それで、相談者の話をずっと聞いているとだいたい、部下の問題、上司との関係性の問題、チームの問題、家族の問題、子供の問題…。
要は悩みとして抱えているものを聞くわけなんですけど、どんなにそれを改善しようと努力しても、どうにもならない現実がある。それが「悩み」。
みんな悩んだ挙句相談しにやってくるんですけど。
まずは、表面的にできる行動やハウツーのレベルをいろいろ変えてみることをする。
例えばパフォーマンスが出なかったら飲みに連れてってみる、アサインメントを変えてみる、コミュニケーション方法を変えてみる、聞き方を変えてみる…そうやって、いろいろ努力するんだけど、一向にパフォーマンスが変わりません。こんなことっばっかなんですよ。

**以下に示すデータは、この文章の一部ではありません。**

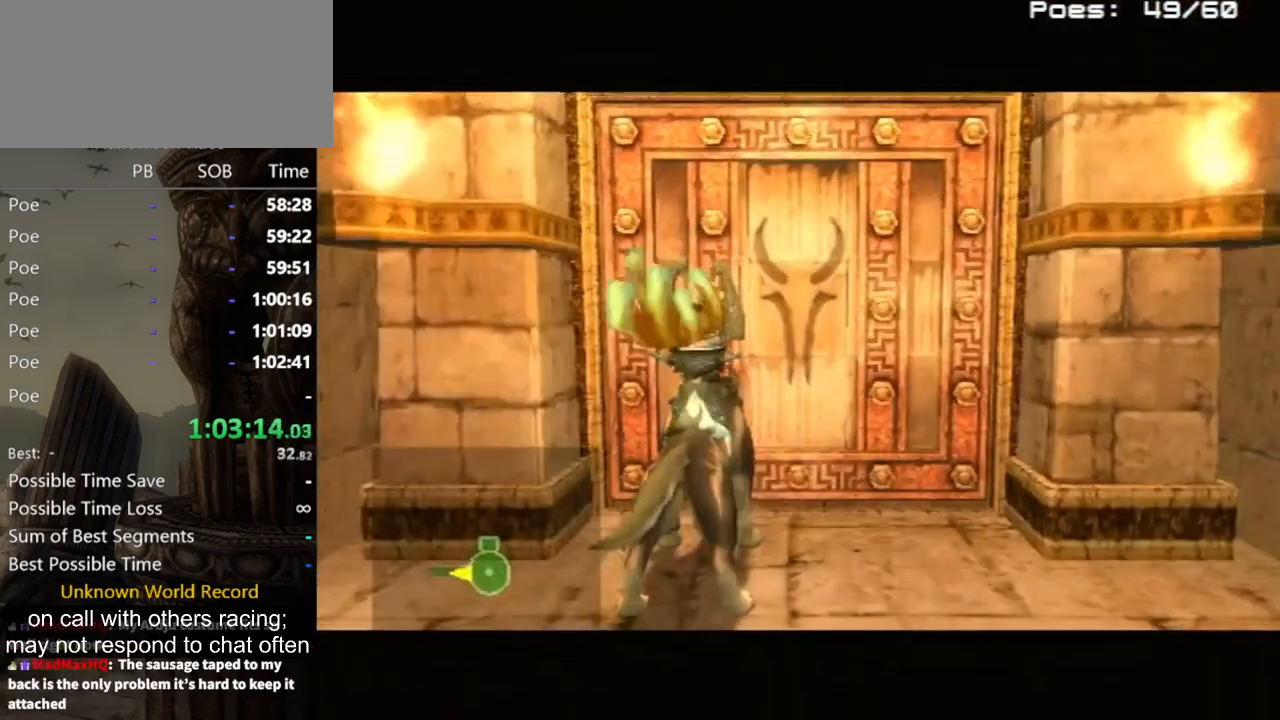
{"buttons": [], "left_stick": "center", "right_stick": "center", "events": []}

そのtodoが封じられた時に為す術がないって気付く。
私としては、悩みを聞くことで相談者のガス抜きはできるんですね。
それはそうだよねって、うんうんって聞くところまではできるんですけど、これが毎日5時間とか6時間とかってなってくると、もうヘロヘロになってくる。聞いているのも大変。
もともと私自身のメンタルモデル的な痛みは、無力だっていうのが自分の内側ですごい痛みなんですよ。だから人が本当に苦しんでたり悩んでたりすることに対して、自分がただガス抜きで聞いてるだけってのは私にとっては苦行なんですよね。
これはもう苦行すぎると、ある時ふと思って、課題解決できるソリューションはもう何もないし、アドバイスも全部やってるから、もうしてあげることもないなって思っていました。
そんな時に、U理論と出会いました。その人の内側にある構造が、その現実を引き起こしているんだって。現実はその人の内側の状態に依存しているってことが書いてありました。
なるほど、じゃ内側になんかあるってこと言ってんだよね?と。
でも抽象概念が高すぎて全然わからない。それどこ見ろって?内側ってどこ?みたいな。
来る日も来る日も目の前の相談者と向き合いながら、とにかく外側で何が起きたのか、その行動はどういうところからやってきたのかということを構造的に整理し始めました。
自分なりに調査して、どんな気持ちなの?とか、どうしてそれをやってるの?っていうのを対話し始めたのがメンタルモデルの始まりなんですよね。
痛みとは「○○がない」!?
毎日5、6人と面談をやるから何年か経つとすごい数になるじゃないですか。
で、こういう構造になってるんだっていうことが、ある日全部カチャカチャってはまって構造が見えるわけですよ。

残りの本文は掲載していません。